WRITTEN EXERCISE: Rewrite the lines of the material, substituting "species" for "scientific name" and changing nothing else. Leave out the pictures.

DATASET ROWS:
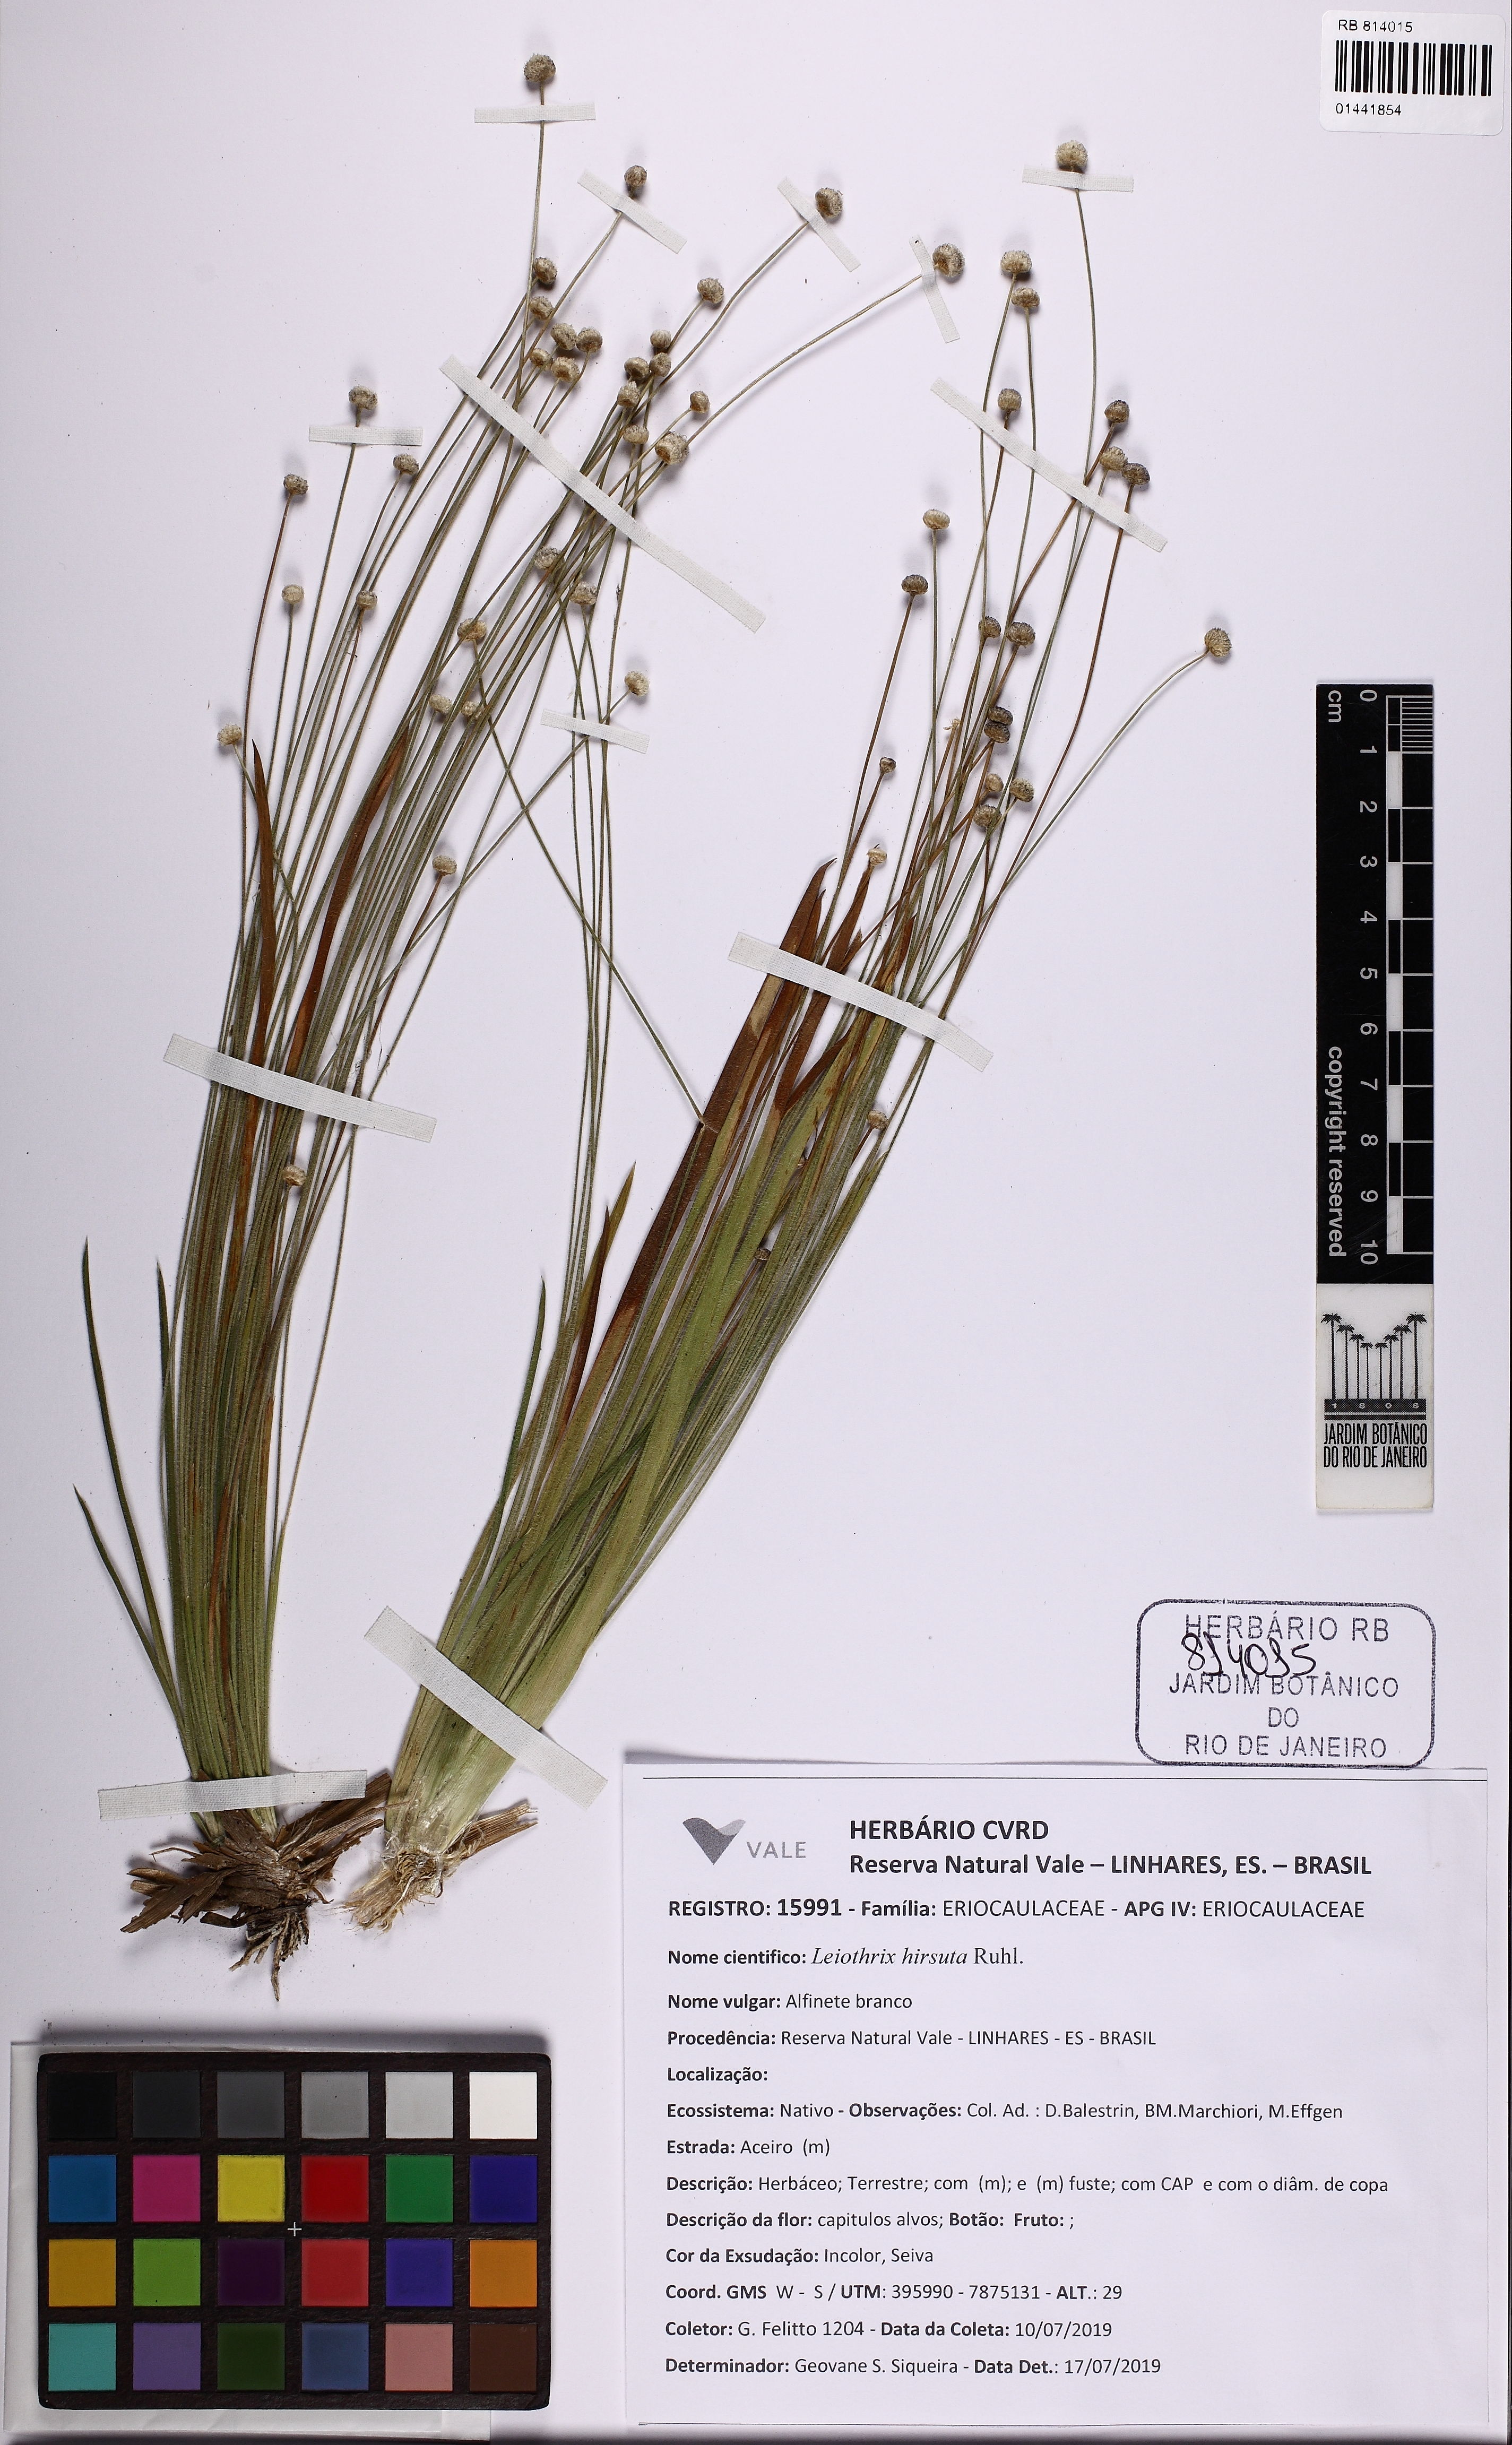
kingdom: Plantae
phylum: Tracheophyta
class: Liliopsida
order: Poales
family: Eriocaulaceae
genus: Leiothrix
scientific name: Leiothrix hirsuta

ANSWER IN FULL:
kingdom: Plantae
phylum: Tracheophyta
class: Liliopsida
order: Poales
family: Eriocaulaceae
genus: Leiothrix
species: Leiothrix hirsuta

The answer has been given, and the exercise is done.